Planned comparative analysis - relative importance of specific tasks
The research question investigating the relative importance of different tasks (RQ2), was investigated by charting basic descriptive statistics, and by using parametric Paired-Samples T-Test. This test is used to determine whether the mean of the populations corresponding to two paired samples is the same (the null hypothesis), that is, whether the differences observed in the mean of the samples could be justified by random noise.
Because some doubts about the applicability of parametric statistics persisted, the non-parametric Wilcoxon Signed Rank Test was used as a cross-check. This test has the same objective as the previous Paired-Samples T-Test, but does not assume that the populations are normally distributed. Explorative comparative analysis - educators with different profiles
While the sample size did not allow an extended multiple (post-hoc) comparison with the desired reliability, via ANOVA for example, to identify significant differences depending on the different profile of surveyed educators, it was still possible to test a few specific interesting cases. In particular, the explorative analysis of possible different priorities of educators having different ages, in relation to aspects that might be influenced by the amount of experience, was attempted. This analysis used parametric Multiple Independent-Samples T-Tests, with a confidence interval of 95%, to test the null hypothesis that the two populations means were equal at α = 0.05, following Levene’s Test for Equality of Variances. The effect-size, standardized group mean difference (Cohen’s d) and r, were also evaluated.

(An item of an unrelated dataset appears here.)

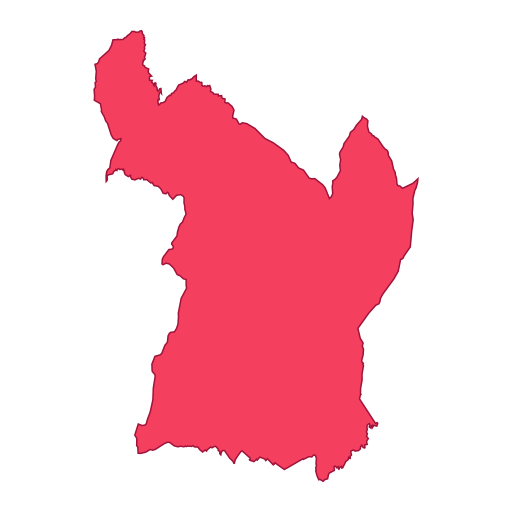 Cogua, Cundinamarca, Colombia (Equal Earth projection)
{"feature_id": "7082276B60465848550372", "entity_name": "Cogua", "entity_type": "district", "adm_level": 2, "iso_a3": "COL", "parent_name": "Colombia", "parent_adm1": "Cundinamarca", "projection": "equal_earth", "projection_center": [-74.006, 5.108], "detail": "fine", "context": "isolated", "style": "filled", "palette": "rose", "viewbox_px": 512, "rotation_deg": 0, "n_neighbors": 0, "source": "geoboundaries", "source_scale": "gbopen_adm2", "svg_char_len": 6006}
<svg xmlns="http://www.w3.org/2000/svg" viewBox="0 0 512 512"><path d="M417.9,178.8L413.0,183.3L402.5,188.3L400.0,186.1L397.8,185.5L397.0,184.0L396.5,178.2L395.4,174.8L395.2,172.4L393.6,169.4L391.7,160.9L388.5,155.6L388.1,152.1L386.9,150.1L385.1,149.1L383.1,146.8L377.9,139.0L374.5,136.9L373.7,135.8L372.3,135.6L371.5,133.9L368.9,132.0L367.4,126.2L367.9,120.8L366.6,119.1L363.8,117.6L362.4,116.3L361.6,119.4L356.5,125.1L353.8,129.6L350.4,132.3L349.3,136.2L344.0,143.6L343.2,146.9L339.9,152.3L339.5,154.2L340.6,159.6L339.8,165.3L340.4,170.7L337.0,177.1L335.0,179.4L332.7,180.9L332.9,183.1L332.2,186.6L332.7,193.6L331.4,196.6L329.4,198.5L325.2,188.0L322.8,184.9L314.8,178.6L311.2,178.8L309.0,177.9L303.5,170.1L298.5,167.9L295.0,163.4L291.1,162.0L288.2,155.4L283.9,150.5L273.3,142.8L264.9,138.5L255.0,128.5L246.9,123.7L242.8,122.8L241.5,123.1L240.5,124.3L239.0,123.9L236.4,119.1L232.7,118.0L232.8,115.4L234.0,110.1L232.1,106.5L227.9,102.8L225.8,102.9L224.9,102.3L225.0,98.9L222.6,98.5L221.8,97.4L221.6,95.6L218.4,95.9L218.2,94.3L213.9,94.1L212.8,92.5L210.4,91.5L210.9,89.1L209.7,85.5L208.8,86.0L207.5,85.6L206.5,86.7L204.8,85.8L203.2,86.2L201.9,85.5L201.9,82.8L201.5,82.3L200.1,82.5L198.3,81.1L196.3,81.1L196.3,75.1L193.7,76.8L191.7,79.1L190.8,79.1L190.2,79.9L188.1,79.8L186.5,82.3L184.8,81.4L183.0,83.2L178.5,85.1L175.9,90.2L174.5,91.2L173.7,92.7L171.5,93.5L170.8,95.5L169.7,95.2L167.0,97.5L165.1,101.5L162.8,102.7L160.7,103.0L159.5,104.6L158.5,104.9L157.7,100.0L159.3,99.7L158.8,96.4L159.4,93.0L160.4,92.2L161.4,93.5L160.9,88.5L159.7,88.8L158.5,90.9L157.8,91.1L157.1,89.5L157.2,88.2L155.8,85.6L155.9,83.2L155.0,82.8L154.0,85.6L153.1,83.4L151.6,82.1L152.3,80.4L149.6,80.3L149.4,77.9L149.9,76.4L151.6,76.1L148.5,72.8L148.2,71.3L148.7,69.0L145.1,67.4L144.6,66.0L143.1,65.3L142.6,63.6L143.4,61.3L143.2,60.2L144.5,59.9L145.1,58.8L144.4,57.7L145.8,53.1L143.8,51.3L144.7,48.7L144.4,46.7L145.5,44.7L144.3,43.3L144.7,39.9L143.8,39.3L144.6,37.8L143.8,37.4L144.0,35.7L142.4,33.6L142.1,31.5L141.5,30.7L139.6,31.2L138.8,32.1L135.7,32.2L134.5,31.5L132.0,31.4L130.0,33.8L127.3,35.7L126.5,36.9L124.2,38.1L123.1,39.5L118.7,39.6L118.0,39.1L117.6,39.6L113.0,39.8L111.5,45.4L108.9,50.5L99.5,58.9L98.7,61.7L97.4,63.6L95.0,64.3L96.3,71.2L95.7,78.9L96.3,81.5L95.1,82.6L95.5,87.1L94.1,89.3L94.6,96.3L94.3,100.2L100.4,103.7L101.5,109.6L101.3,111.5L104.1,116.5L105.7,120.9L107.5,123.3L111.2,134.9L113.2,138.4L116.9,140.6L117.8,139.5L121.0,138.6L120.5,141.1L119.2,142.0L117.8,144.4L110.9,160.3L109.8,167.9L107.8,169.6L106.7,171.6L106.1,175.6L106.2,181.5L107.0,180.6L107.4,178.6L107.0,176.7L107.9,175.0L112.7,173.8L113.9,171.3L115.6,170.3L115.7,169.6L116.9,170.5L117.2,169.4L118.7,168.6L119.7,169.5L122.0,169.1L123.1,170.3L123.5,169.4L124.4,171.0L124.4,172.8L125.2,174.6L128.4,176.6L130.5,175.3L130.6,176.8L131.7,179.1L135.0,179.9L138.4,178.3L140.5,179.1L141.8,177.3L143.4,178.3L143.6,179.7L146.9,179.7L150.9,183.0L152.1,182.5L154.1,185.6L158.2,186.3L160.8,188.8L163.2,193.3L166.1,193.8L167.3,192.3L168.2,192.7L169.3,195.5L172.8,199.3L176.6,195.3L180.7,194.6L183.1,196.1L184.1,197.7L184.0,202.8L184.8,206.3L184.9,209.6L186.0,213.3L185.9,214.5L184.2,217.6L182.6,222.0L180.4,224.0L178.9,227.0L177.5,231.9L177.0,235.9L171.7,243.0L171.7,244.2L173.2,246.2L173.2,247.9L171.9,249.2L168.9,249.5L163.4,256.8L162.3,259.3L162.0,263.6L162.3,264.4L163.0,264.7L166.1,263.2L169.4,264.0L173.6,268.0L177.2,274.6L180.0,275.7L183.4,278.8L186.1,279.4L186.2,285.7L186.6,288.2L181.2,298.3L178.3,313.2L178.5,316.4L178.0,324.0L176.6,328.4L174.4,331.9L170.7,332.3L169.4,333.3L168.1,335.8L167.4,342.3L164.9,345.3L161.8,353.3L160.1,354.9L155.0,356.3L151.9,364.1L152.1,370.5L152.4,371.6L154.9,374.6L155.2,376.2L153.3,388.2L152.9,399.6L150.3,411.7L147.4,419.5L146.3,423.7L144.9,425.1L142.0,425.5L138.3,424.0L134.8,435.1L136.8,438.4L136.7,445.7L137.8,447.1L138.1,453.2L140.5,453.4L145.7,452.2L150.2,449.5L152.6,450.2L155.3,449.4L164.5,443.5L167.8,442.2L169.8,442.5L174.0,445.7L177.8,446.8L180.8,446.2L183.8,446.8L185.5,446.1L186.2,446.6L187.5,446.1L191.6,446.4L192.8,445.7L194.5,446.9L197.9,447.1L199.8,449.7L202.6,452.0L205.1,450.0L206.5,451.1L207.4,449.7L210.6,447.0L211.9,447.8L215.0,446.2L216.2,446.8L218.4,449.5L218.2,450.5L219.8,451.5L219.8,453.7L220.8,454.8L221.2,452.6L222.2,450.9L223.9,450.4L224.7,450.8L229.6,458.0L233.1,461.5L233.9,463.3L234.4,463.2L235.2,459.8L238.0,455.5L240.8,451.6L242.1,450.9L250.1,458.0L250.2,459.3L249.5,459.7L249.9,460.3L253.9,461.6L256.7,459.2L257.2,460.1L259.8,457.1L264.6,458.9L265.8,460.6L267.4,458.7L273.1,464.7L273.3,464.1L274.1,464.3L274.9,462.8L284.4,469.5L302.9,458.8L303.4,459.4L308.8,456.7L311.9,456.9L313.4,455.2L314.6,455.0L315.6,455.9L316.4,458.4L316.0,464.1L316.5,465.3L315.7,468.2L316.1,469.9L315.7,470.9L317.0,475.7L318.8,479.8L319.8,479.3L323.1,481.3L324.8,479.6L327.6,478.8L328.5,474.5L329.4,473.0L334.2,470.5L334.5,469.8L333.9,467.1L334.5,466.3L335.6,466.2L336.5,467.7L338.1,466.7L338.2,468.6L338.9,469.2L340.0,467.2L341.2,466.3L341.6,466.7L341.7,468.0L342.7,467.8L345.8,461.5L348.2,459.6L348.7,457.2L349.3,457.4L349.5,458.3L350.2,458.4L350.1,456.3L351.5,455.0L350.8,452.0L351.0,451.0L353.5,450.0L355.1,451.1L358.4,450.6L360.2,449.1L360.7,446.6L361.6,445.2L363.1,447.5L364.7,448.0L365.0,447.4L364.6,445.0L367.2,444.4L366.5,441.5L368.3,438.5L366.5,436.3L367.4,433.9L366.4,431.9L367.3,429.7L366.9,426.6L367.3,425.2L368.8,423.7L369.5,423.7L370.0,424.9L369.2,426.9L370.8,428.0L371.3,426.1L372.2,425.4L372.4,427.6L373.8,425.4L376.8,426.1L377.7,423.5L377.1,422.6L375.4,423.3L359.5,398.9L360.3,395.3L361.0,394.4L360.5,393.8L360.6,388.4L362.1,379.9L362.0,374.4L363.5,365.5L362.9,364.5L363.4,363.3L362.0,362.2L361.7,360.3L363.1,355.0L363.5,349.5L362.3,345.9L363.1,343.1L360.2,338.2L357.9,328.3L368.8,313.1L375.8,305.2L378.8,303.8L379.8,302.0L380.5,298.3L382.7,294.2L393.8,279.0L398.2,271.3L400.6,259.4L401.9,259.1L403.2,258.0L404.1,255.8L410.3,246.9L411.7,230.9L413.2,219.7L412.2,213.3L413.0,203.9L412.9,198.5L414.8,190.4L416.1,187.8L417.5,182.6L417.9,178.8Z" fill="#f43f5e" stroke="#9f1239" stroke-width="1.5"/></svg>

Again, because of persisting doubts about the applicability of parametric statistics, the non- parametric Mann-Whitney U-Test was used as an additional cross-check. This test can be considered as a non-parametric version of the previous Independent-Samples T-Test, having the same objectives but without assuming that the populations are normally distributed.

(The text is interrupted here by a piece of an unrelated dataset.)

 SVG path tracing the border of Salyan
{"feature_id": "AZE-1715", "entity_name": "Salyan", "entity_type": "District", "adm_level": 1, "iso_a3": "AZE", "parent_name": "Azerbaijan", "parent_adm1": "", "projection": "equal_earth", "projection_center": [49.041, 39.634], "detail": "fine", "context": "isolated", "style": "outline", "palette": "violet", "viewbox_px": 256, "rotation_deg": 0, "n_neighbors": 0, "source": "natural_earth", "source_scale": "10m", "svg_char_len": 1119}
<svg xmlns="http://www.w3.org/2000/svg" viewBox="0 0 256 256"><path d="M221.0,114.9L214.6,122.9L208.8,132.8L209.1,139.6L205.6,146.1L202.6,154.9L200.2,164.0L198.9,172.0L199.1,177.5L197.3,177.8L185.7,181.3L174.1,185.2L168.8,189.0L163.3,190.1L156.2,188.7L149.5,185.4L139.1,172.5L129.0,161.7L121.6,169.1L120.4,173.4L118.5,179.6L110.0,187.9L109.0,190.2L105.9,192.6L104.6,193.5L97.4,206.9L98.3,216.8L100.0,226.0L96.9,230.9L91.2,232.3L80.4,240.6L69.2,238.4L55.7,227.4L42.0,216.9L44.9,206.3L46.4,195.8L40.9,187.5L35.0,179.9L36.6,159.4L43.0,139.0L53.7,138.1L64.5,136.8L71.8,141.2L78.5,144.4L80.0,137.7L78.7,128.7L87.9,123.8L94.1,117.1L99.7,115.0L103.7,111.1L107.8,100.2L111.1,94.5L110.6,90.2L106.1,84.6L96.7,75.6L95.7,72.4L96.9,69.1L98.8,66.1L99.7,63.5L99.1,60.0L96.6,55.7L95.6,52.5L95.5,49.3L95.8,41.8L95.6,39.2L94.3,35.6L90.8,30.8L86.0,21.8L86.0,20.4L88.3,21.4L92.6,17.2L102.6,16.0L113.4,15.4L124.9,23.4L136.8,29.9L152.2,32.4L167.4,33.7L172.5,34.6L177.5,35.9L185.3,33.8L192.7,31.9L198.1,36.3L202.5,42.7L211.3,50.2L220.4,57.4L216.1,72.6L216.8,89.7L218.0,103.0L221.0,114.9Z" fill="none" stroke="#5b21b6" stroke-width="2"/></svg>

Explorative correlation analysis
An explorative correlation analysis among weights was carried out, to identify possible correlations to be further investigated. Here too, the non-parametric Spearman Correlation Test was used in addition to the parametric Pearson Correlation Test.

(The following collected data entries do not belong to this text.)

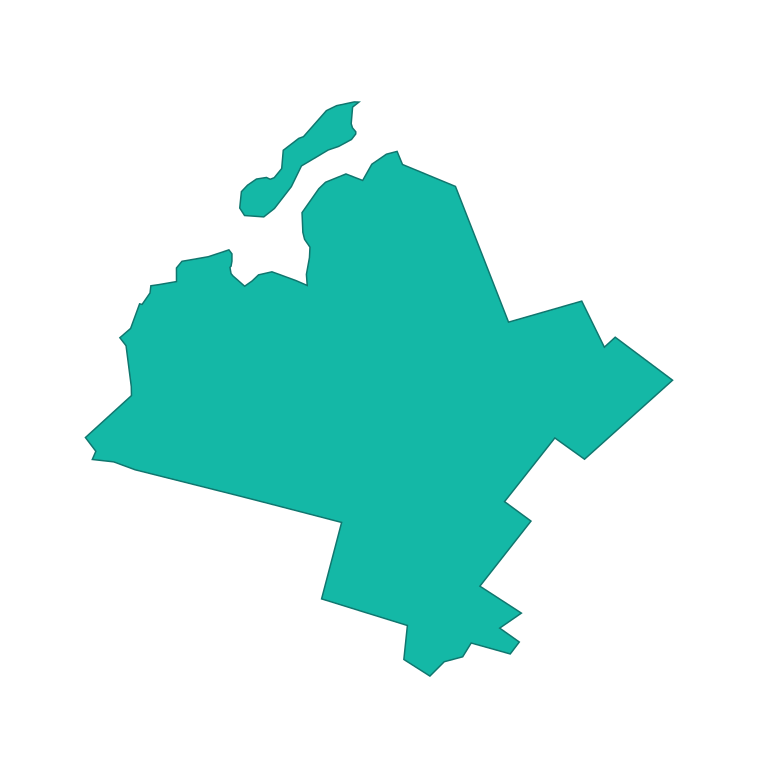 Waldo, Maine, United States of America, rotated 206°
{"feature_id": "52423323B44726132031324", "entity_name": "Waldo", "entity_type": "district", "adm_level": 2, "iso_a3": "USA", "parent_name": "United States of America", "parent_adm1": "Maine", "projection": "robinson", "projection_center": [-69.016, 44.486], "detail": "fine", "context": "isolated", "style": "filled", "palette": "teal", "viewbox_px": 768, "rotation_deg": 206, "n_neighbors": 0, "source": "geoboundaries", "source_scale": "gbopen_adm2", "svg_char_len": 1432}
<svg xmlns="http://www.w3.org/2000/svg" viewBox="0 0 768 768"><g transform="rotate(206 384 384)"><path d="M628.9,205.0L613.5,197.2L613.1,188.3L592.9,195.5L570.1,197.8L484.7,215.8L450.7,222.9L361.4,241.0L345.9,163.5L301.1,170.4L257.1,177.2L245.4,145.1L214.7,141.6L208.1,160.8L193.7,173.3L192.1,189.4L152.2,196.7L149.3,211.4L173.0,215.3L160.1,238.3L209.2,244.3L191.8,325.2L224.1,331.1L206.8,410.4L170.8,404.3L126.3,513.9L196.7,527.4L202.1,513.7L242.6,545.2L299.2,494.2L406.4,592.9L463.6,589.4L474.2,598.8L482.6,591.6L491.3,576.2L492.4,557.6L499.4,557.0L510.3,556.1L525.0,539.7L528.2,530.9L532.8,502.1L523.4,484.7L518.8,479.2L510.5,474.5L506.4,464.9L501.8,448.5L496.2,438.9L507.8,438.4L525.8,436.6L533.9,435.7L544.6,427.1L547.8,418.6L552.1,410.8L567.1,414.9L569.9,416.2L573.6,421.3L573.1,422.8L574.5,427.7L577.7,434.3L582.2,436.6L593.5,425.5L597.7,421.4L619.4,405.7L621.4,397.3L615.4,385.1L630.1,374.5L636.6,370.1L634.2,363.3L636.3,349.5L638.8,348.9L636.1,322.9L641.7,309.8L632.6,305.3L610.0,270.9L605.9,262.9L628.9,205.0ZM519.0,596.3L519.9,598.3L524.6,600.4L527.6,603.6L533.6,619.1L530.1,626.4L534.4,624.5L548.6,613.4L555.6,604.5L564.8,571.0L568.3,567.4L577.0,549.9L570.4,532.8L573.1,521.3L576.1,518.1L580.2,518.1L588.5,512.3L593.8,502.9L596.5,494.4L590.8,478.9L583.2,474.3L565.3,481.5L559.4,493.8L553.8,520.7L553.8,543.8L536.7,569.9L528.8,577.8L520.4,589.6L519.0,596.3Z" fill="#14b8a6" stroke="#0f766e" stroke-width="1.5"/></g></svg>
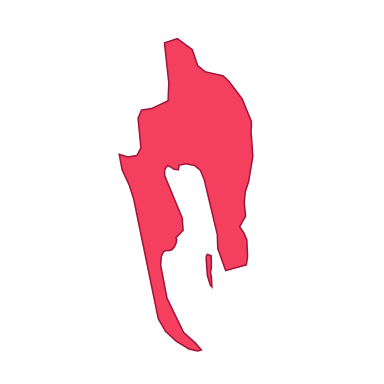 the border of City of St. Petersburg, rotated 244°
{"feature_id": "RUS-2337", "entity_name": "City of St. Petersburg", "entity_type": "Federal City", "adm_level": 1, "iso_a3": "RUS", "parent_name": "Russia", "parent_adm1": "", "projection": "equal_earth", "projection_center": [30.014, 59.935], "detail": "fine", "context": "isolated", "style": "filled", "palette": "rose", "viewbox_px": 384, "rotation_deg": 244, "n_neighbors": 0, "source": "natural_earth", "source_scale": "10m", "svg_char_len": 1171}
<svg xmlns="http://www.w3.org/2000/svg" viewBox="0 0 384 384"><g transform="rotate(244 192 192)"><path d="M106.6,187.8L130.0,190.4L142.7,196.1L197.8,208.4L208.1,209.0L214.8,205.8L220.0,198.9L221.7,192.1L217.9,189.5L220.4,185.7L224.2,183.6L226.4,181.3L223.9,177.1L218.5,174.6L172.9,171.8L161.4,167.2L158.0,157.6L156.0,157.5L153.2,155.4L150.4,152.2L148.9,148.7L149.4,145.5L150.7,143.0L150.9,140.3L147.6,136.2L139.8,131.7L107.6,123.0L69.4,122.9L54.7,128.9L45.9,131.2L46.6,127.4L52.2,120.4L64.8,112.4L78.4,107.1L92.8,106.1L211.7,136.6L226.0,138.6L242.6,138.9L257.8,143.1L251.6,149.7L249.0,158.6L254.2,165.5L281.9,175.8L287.8,182.5L284.7,192.5L284.5,210.5L300.3,219.0L338.1,232.6L336.3,246.1L319.7,254.7L303.1,252.5L294.3,256.5L282.8,270.9L275.5,273.6L254.0,277.9L229.5,276.3L225.0,274.2L221.1,271.8L197.5,262.4L176.6,247.5L168.7,239.9L159.6,234.3L146.8,229.6L139.9,219.6L132.3,220.7L124.9,220.3L109.6,213.6L102.7,208.9L106.6,187.8ZM127.2,176.2L128.7,177.4L129.2,178.6L128.3,179.2L127.4,180.4L126.2,181.3L114.6,175.8L113.5,174.5L110.9,173.2L107.1,172.2L98.0,168.3L100.4,167.6L110.2,169.2L126.3,175.7L127.2,176.2Z" fill="#f43f5e" stroke="#9f1239" stroke-width="1.5"/></g></svg>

5.4.2 Qualitative data analysis
A limited but precious amount of qualitative data were collected via open questions in the survey, as well as in structured follow-up interviews. The data were analysed according to the method of content analysis (Cho and Lee, 2014). The text was first split in parts (set of sentences, whole sentences, or part of sentences) referring to single concepts. Then, the following simple schema with the most relevant or frequently expressed concepts was extracted:
1. Comment on Google limitations
2. Suggestions for additional tasks in the category Expansion
3. Educational alignments interesting, but unwilling to use explicitly learning objectives 4. More familiar with filtering type of tasks
5. First topics, then learning objectives 6. Comment on overall completeness 7. Suggestion for additional metadata 8. Interested on Query By Examples
9. Increased score for non-authoritative metadata 10. Publishing resources needs economic incentives 11. No interest in using OERs
Finally, the schema was used to colour-code the original text – to make it possible to scan quickly the main concepts expressed. These qualitative data were used to complement quantitative data by cross-checking them, and made it possible to understand motivations. In particular, they made it possible to explain a totally unanticipated way of thinking that proved to be the most useful output of the study.